### Task details
Your answer should be every line below that includes the word "Soul".

[Stored items]
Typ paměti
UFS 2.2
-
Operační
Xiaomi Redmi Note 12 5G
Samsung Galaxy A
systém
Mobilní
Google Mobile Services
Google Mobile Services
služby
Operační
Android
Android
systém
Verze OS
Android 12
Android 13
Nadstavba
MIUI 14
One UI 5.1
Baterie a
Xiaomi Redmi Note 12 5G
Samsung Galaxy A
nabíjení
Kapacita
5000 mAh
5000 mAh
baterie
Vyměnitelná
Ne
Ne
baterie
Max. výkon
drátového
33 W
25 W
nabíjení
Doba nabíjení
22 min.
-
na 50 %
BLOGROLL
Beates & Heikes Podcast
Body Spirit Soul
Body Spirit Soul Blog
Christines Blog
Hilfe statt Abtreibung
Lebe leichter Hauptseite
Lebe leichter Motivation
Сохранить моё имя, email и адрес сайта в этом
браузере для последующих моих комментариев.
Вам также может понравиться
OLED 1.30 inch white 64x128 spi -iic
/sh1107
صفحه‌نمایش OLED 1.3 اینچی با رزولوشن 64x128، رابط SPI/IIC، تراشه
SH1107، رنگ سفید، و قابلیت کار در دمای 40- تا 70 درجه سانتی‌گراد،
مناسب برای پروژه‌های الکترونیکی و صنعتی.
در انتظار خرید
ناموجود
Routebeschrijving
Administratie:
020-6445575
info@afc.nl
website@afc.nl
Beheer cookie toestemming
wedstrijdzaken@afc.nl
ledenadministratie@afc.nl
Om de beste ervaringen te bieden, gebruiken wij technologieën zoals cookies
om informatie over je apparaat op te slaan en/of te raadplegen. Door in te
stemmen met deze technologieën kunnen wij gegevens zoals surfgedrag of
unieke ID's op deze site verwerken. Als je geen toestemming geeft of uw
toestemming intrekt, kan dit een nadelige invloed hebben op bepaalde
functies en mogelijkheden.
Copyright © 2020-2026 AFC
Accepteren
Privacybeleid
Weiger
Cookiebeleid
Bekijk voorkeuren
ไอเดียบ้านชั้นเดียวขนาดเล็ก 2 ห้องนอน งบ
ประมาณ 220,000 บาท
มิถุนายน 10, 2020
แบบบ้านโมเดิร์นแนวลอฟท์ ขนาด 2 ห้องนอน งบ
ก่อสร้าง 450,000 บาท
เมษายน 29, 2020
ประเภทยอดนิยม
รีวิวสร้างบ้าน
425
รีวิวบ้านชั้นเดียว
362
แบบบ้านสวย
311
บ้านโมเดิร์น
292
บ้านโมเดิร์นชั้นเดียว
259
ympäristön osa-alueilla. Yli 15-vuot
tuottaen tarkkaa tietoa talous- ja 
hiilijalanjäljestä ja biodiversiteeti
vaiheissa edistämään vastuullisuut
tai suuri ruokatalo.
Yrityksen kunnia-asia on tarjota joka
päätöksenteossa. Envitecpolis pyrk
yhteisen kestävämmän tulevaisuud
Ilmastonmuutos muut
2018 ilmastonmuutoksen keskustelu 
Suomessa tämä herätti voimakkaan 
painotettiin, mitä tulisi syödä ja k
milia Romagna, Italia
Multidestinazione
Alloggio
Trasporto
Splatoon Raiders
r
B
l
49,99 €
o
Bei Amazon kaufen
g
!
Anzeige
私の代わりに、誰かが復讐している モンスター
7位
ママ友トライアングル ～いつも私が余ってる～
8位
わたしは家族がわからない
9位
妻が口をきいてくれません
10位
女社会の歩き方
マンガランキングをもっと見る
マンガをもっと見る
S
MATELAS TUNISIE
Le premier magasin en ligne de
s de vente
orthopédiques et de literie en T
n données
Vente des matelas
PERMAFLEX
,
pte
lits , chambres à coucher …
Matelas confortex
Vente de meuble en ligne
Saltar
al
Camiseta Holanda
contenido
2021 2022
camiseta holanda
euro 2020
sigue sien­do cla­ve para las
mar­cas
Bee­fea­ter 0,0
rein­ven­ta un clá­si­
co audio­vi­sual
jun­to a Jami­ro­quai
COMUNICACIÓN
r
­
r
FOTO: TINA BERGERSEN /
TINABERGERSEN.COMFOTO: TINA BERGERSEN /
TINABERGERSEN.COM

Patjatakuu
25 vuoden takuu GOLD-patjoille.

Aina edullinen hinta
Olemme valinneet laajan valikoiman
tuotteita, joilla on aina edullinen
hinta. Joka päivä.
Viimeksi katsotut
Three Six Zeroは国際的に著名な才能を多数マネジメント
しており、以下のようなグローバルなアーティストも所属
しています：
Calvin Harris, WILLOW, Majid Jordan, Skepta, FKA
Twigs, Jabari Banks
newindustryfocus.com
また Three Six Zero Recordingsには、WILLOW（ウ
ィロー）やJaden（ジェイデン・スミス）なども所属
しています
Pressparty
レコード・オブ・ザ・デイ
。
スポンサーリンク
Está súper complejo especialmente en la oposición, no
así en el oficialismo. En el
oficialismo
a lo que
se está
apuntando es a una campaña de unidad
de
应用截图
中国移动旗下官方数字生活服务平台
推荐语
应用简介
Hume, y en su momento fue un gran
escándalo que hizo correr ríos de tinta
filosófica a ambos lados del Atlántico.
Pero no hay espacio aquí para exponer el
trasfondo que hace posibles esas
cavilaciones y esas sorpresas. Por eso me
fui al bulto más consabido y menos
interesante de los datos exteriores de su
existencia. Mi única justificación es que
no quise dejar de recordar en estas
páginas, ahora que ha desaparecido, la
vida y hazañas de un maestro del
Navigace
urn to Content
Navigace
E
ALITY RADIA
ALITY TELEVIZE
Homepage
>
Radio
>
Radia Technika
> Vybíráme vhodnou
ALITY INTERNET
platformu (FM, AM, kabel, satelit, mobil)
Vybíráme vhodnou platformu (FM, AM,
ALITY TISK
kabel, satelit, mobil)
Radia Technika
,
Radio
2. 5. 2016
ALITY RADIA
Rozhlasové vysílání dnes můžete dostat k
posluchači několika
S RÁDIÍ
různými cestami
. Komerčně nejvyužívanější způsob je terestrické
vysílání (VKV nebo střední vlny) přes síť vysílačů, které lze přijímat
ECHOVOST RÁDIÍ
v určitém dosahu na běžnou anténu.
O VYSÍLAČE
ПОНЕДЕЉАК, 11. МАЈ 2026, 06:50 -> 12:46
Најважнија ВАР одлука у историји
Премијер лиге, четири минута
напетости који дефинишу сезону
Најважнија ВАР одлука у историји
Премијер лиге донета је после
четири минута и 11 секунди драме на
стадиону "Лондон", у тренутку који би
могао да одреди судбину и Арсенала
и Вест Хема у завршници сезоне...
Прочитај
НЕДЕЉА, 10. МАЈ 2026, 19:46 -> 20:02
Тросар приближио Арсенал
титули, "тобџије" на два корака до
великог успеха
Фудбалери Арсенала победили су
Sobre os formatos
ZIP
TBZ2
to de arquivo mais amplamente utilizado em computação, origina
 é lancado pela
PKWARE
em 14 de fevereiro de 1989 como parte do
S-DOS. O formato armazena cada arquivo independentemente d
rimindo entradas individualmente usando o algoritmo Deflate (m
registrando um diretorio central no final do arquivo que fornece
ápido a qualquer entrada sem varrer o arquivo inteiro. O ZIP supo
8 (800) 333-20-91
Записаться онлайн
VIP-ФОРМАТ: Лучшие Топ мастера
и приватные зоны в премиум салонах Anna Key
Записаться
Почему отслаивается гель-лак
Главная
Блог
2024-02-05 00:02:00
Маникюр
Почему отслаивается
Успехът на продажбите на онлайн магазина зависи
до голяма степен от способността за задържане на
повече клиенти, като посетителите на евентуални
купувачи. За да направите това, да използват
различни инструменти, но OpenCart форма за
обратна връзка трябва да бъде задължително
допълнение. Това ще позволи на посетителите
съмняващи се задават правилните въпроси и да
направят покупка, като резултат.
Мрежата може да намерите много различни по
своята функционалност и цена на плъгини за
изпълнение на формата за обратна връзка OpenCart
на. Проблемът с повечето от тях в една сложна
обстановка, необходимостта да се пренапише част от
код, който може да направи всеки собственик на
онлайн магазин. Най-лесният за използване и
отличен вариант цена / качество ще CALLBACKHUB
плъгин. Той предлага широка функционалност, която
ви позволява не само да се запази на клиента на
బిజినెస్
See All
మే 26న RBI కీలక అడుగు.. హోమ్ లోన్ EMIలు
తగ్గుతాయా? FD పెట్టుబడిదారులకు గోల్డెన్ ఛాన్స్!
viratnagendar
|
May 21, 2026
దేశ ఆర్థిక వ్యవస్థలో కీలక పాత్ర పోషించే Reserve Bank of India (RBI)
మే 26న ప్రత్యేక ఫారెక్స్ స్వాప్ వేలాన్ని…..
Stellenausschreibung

### Output below
Body Spirit Soul
Body Spirit Soul Blog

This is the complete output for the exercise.